== Segment start ==

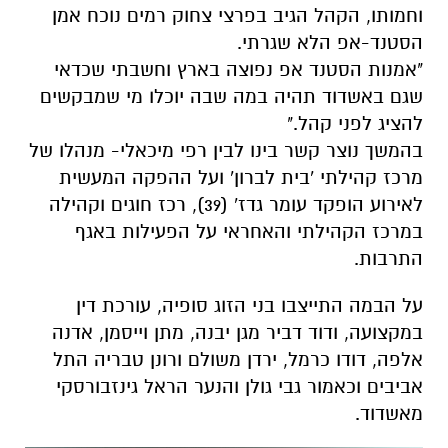
וחמותו, הקהל הגיב בפרצי צחוק רמים נוכח אמן
הסטנד-אפ הלא שגרתי.
"אמנות הסטנד אפ נפוצה בארץ וחשבתי שכדאי
שגם באשדוד תהיה במה שבה יוכלו מי שמבקשים
להציג לפני קהל."
בהמשך נוצר קשר בינו לבין רפי מיכאלי- מנהלו של
מרכז קהילתי 'בית לברון' ועל ההפקה המעשית
לאירוע הופקד עומר גדז' (39), רכז חוגים וקהילה
במרכז הקהילתי והאחראי על הפעילות באגף
התרבות.
על הבמה התייצבו בני הזוג סופיה, עורכת דין
במקצועה, ודוד דביר מגן יבנה, מתן וייסמן, אדנה
אלפה, דודו כרמל, ירדן משולם ורונן טבריה התל
אביבים וכאמור גבי גולן והנער הראל גינזבורסקי
מאשדוד.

== Segment end ==

# [Exercise goal]
Rewrite these lines with "רכז חוגים וקהילה" changed to "רכז תרבות" and nothing else altered. Omit the pictures from your answer.

# [Finished task]
וחמותו, הקהל הגיב בפרצי צחוק רמים נוכח אמן
הסטנד-אפ הלא שגרתי.
"אמנות הסטנד אפ נפוצה בארץ וחשבתי שכדאי
שגם באשדוד תהיה במה שבה יוכלו מי שמבקשים
להציג לפני קהל."
בהמשך נוצר קשר בינו לבין רפי מיכאלי- מנהלו של
מרכז קהילתי 'בית לברון' ועל ההפקה המעשית
לאירוע הופקד עומר גדז' (39), רכז תרבות
במרכז הקהילתי והאחראי על הפעילות באגף
התרבות.
על הבמה התייצבו בני הזוג סופיה, עורכת דין
במקצועה, ודוד דביר מגן יבנה, מתן וייסמן, אדנה
אלפה, דודו כרמל, ירדן משולם ורונן טבריה התל
אביבים וכאמור גבי גולן והנער הראל גינזבורסקי
מאשדוד.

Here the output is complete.